> [STUDY TEXT]
Due to the limited number of samples for relatively rare APOE genotypes, we focused our analysis on comparisons between AD and non-AD groups with APOE3/3 (homozygous for allele ε3) and APOE3/4 (heterozygous ε3/ε4) genotypes. We performed an APOE genotype-stratified differential gene expression (DGE) analysis comparing age-matched AD cases to controls, with sex as a covariate, in excitatory (Ex) and inhibitory (In) neurons for the prefrontal cortex specifically, undistinguished neurons (Neu) for the entorhinal cortex, and astrocytes (Ast), microglia (Mic), oligodendrocytes (Oli), and OPCs for both cohorts (Supplementary Figures 1, 2). DEGs were selected using cutoffs of a BH adjusted p-value < 0.05 and >20% change in expression. DEGs were further passed as inputs to identify pathways for subsequent network analysis. We examined gene expression and network changes in AD compared to non-AD samples to identify cell type-specific and shared changes based on APOE genotype (Figure 1).

FIGURE 2

Figure 2. APOE genotype-stratified cell type-specific disease signatures in the prefrontal cortex. (A) AD versus non-AD DEG counts for astrocytes (Ast), excitatory (Ex) and inhibitory (In) neurons, microglia (Mic), oligodendrocytes (Oli), and oligodendrocyte progenitor cells (Opc) in surveyed APOE genotypes. DEGs were selected using a BH adjusted p-value < 0.05 and >20% change in expression. (B) Subset of DEGs shared by both APOE genotypes and their corresponding change in expression. (C) Pairwise DEG plots of DEGs in APOE3/3 and APOE3/4 samples using change in expression. Genes shown are significant and have >20% change in expression in at least one APOE genotype. Colors indicate significance level of DEGs and whether DEGs are unique or shared by APOE genotypes. (D) Change in expression of all genes in the DE analysis clustered by cell type and APOE genotype.

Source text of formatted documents
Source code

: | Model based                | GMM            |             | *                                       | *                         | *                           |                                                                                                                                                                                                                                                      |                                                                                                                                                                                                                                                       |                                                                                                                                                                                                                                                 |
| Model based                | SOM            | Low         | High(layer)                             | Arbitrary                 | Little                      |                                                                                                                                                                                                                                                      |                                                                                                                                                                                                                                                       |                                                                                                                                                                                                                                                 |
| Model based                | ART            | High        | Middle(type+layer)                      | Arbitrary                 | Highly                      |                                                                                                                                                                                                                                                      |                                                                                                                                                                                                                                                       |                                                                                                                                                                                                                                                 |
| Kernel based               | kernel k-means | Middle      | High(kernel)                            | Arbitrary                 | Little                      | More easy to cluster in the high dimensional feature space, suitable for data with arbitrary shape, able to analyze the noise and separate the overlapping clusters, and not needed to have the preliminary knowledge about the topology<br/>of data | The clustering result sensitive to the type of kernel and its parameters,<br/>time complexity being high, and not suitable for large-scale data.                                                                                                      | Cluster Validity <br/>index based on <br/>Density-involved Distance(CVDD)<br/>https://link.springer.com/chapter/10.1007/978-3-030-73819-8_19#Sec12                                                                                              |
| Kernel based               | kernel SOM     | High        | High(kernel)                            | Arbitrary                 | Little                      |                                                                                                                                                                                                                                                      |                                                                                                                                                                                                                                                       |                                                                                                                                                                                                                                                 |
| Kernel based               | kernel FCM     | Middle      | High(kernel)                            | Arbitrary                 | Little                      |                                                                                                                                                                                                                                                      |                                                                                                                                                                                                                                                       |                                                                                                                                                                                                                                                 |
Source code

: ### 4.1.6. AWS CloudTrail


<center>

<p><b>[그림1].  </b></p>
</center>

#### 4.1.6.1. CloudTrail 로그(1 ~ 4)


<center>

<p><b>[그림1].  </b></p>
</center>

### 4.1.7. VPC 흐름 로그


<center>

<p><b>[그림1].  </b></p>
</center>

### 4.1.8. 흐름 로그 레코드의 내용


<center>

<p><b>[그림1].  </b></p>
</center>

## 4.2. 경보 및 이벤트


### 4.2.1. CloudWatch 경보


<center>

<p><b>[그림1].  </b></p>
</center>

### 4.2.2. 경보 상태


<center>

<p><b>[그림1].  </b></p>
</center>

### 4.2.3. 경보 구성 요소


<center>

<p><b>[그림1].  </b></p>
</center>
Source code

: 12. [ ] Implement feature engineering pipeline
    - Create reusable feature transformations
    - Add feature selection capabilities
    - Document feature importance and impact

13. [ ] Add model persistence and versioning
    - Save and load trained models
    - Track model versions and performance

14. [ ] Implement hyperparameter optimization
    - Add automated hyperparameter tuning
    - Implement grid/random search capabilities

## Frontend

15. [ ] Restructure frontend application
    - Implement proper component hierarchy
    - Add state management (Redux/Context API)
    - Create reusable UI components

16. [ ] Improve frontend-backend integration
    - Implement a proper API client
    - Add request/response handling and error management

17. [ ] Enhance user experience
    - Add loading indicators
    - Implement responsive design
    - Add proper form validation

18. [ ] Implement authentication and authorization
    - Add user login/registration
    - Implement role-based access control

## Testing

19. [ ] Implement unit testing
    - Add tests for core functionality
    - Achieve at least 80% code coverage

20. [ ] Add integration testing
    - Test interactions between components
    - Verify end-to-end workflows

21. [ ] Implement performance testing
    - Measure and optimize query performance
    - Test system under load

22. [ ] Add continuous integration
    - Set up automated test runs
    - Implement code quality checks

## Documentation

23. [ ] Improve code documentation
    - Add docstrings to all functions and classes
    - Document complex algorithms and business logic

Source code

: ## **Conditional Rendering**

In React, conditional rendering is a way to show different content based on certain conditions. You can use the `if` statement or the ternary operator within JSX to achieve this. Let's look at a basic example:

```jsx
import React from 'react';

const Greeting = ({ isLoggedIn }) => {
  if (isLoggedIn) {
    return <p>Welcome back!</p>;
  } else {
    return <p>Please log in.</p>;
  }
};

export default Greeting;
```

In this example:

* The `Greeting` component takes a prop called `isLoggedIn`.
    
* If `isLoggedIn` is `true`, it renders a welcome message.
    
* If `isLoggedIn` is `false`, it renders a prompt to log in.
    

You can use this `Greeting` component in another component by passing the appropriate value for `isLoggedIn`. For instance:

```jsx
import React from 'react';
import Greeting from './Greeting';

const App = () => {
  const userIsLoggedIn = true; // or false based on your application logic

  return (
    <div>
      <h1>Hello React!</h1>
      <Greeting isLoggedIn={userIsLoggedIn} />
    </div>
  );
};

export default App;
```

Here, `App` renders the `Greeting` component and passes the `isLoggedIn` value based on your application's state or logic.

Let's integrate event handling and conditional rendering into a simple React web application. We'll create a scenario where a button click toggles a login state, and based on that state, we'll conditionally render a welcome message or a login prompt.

> [TASKS TO PERFORM]
- 1) From the Figure 2 caption in the text on APOE genotype-stratified gene expression, list every cell type whose AD versus non-AD DEG counts appear in panel (A).
- 2) Continue the text on APOE genotype-stratified gene expression from the end of the Figure 2 caption.

> [TASK ANSWERS]
- 1)
- Astrocytes (Ast)
- Excitatory neurons (Ex)
- Inhibitory neurons (In)
- Microglia (Mic)
- Oligodendrocytes (Oli)
- Oligodendrocyte progenitor cells (Opc)

- 2)
APOE Genotype-Stratified Differential Gene Expression Analysis in the Prefrontal Cortex Identifies Distinct Alzheimer’s Disease-Related Changes in Astrocytes, Oligodendrocytes, and Oligodendrocyte Progenitor Cells

Leveraging data from Mathys et al. (2019), we identified DEGs in all cell type and APOE genotype pairings when comparing AD to control tissue from 43,831 cells covering 17,593 genes (Supplementary Figure 2). Interestingly, DEGs were primarily downregulated in APOE3/4 astrocytes, oligodendrocytes and OPCs, while they were primarily upregulated in both APOE3/3 and APOE3/4 neurons (Figure 2A). Altogether, across all cell types we identified 278 unique DEGs (Supplementary Table 3). Of the 278 DEGs, 8 were specific to APOE3/3 and 135 were specific to APOE3/4. We observed DEGs previously linked to AD [CLU (Kok et al., 2011; Karch and Goate, 2015), CCK (Mazurek and Beal, 1991; Chen et al., 2019; Plagman et al., 2019), NRGN (Thorsell et al., 2010; Jin et al., 2013), DHFR (Cario et al., 2011; Philip et al., 2015), ERBB4 (Mitchell et al., 2013; Mouton-Liger et al., 2020), NRXN1 (Mozhui et al., 2011)], which were shared by APOE3/3 and APOE3/4 cells. In most cases, expression differences in these genes were in the same direction across genotypes, but with greater fold changes in APOE3/4 as compared to APOE3/3 cells (Figure 2B). Across cell types, while the majority of DEGs were shared and in consistent direction across APOE3/3 and APOE3/4 cells (Figure 2C, yellow color and Supplementary Figure 2), there were a few shared DEGs with opposite directionality of expression changes, such as DOCK4 in microglia, SPARCL1 in neurons, and FRYL in oligodendrocytes (Figure 2C, pink colorand Supplementary Figure 2).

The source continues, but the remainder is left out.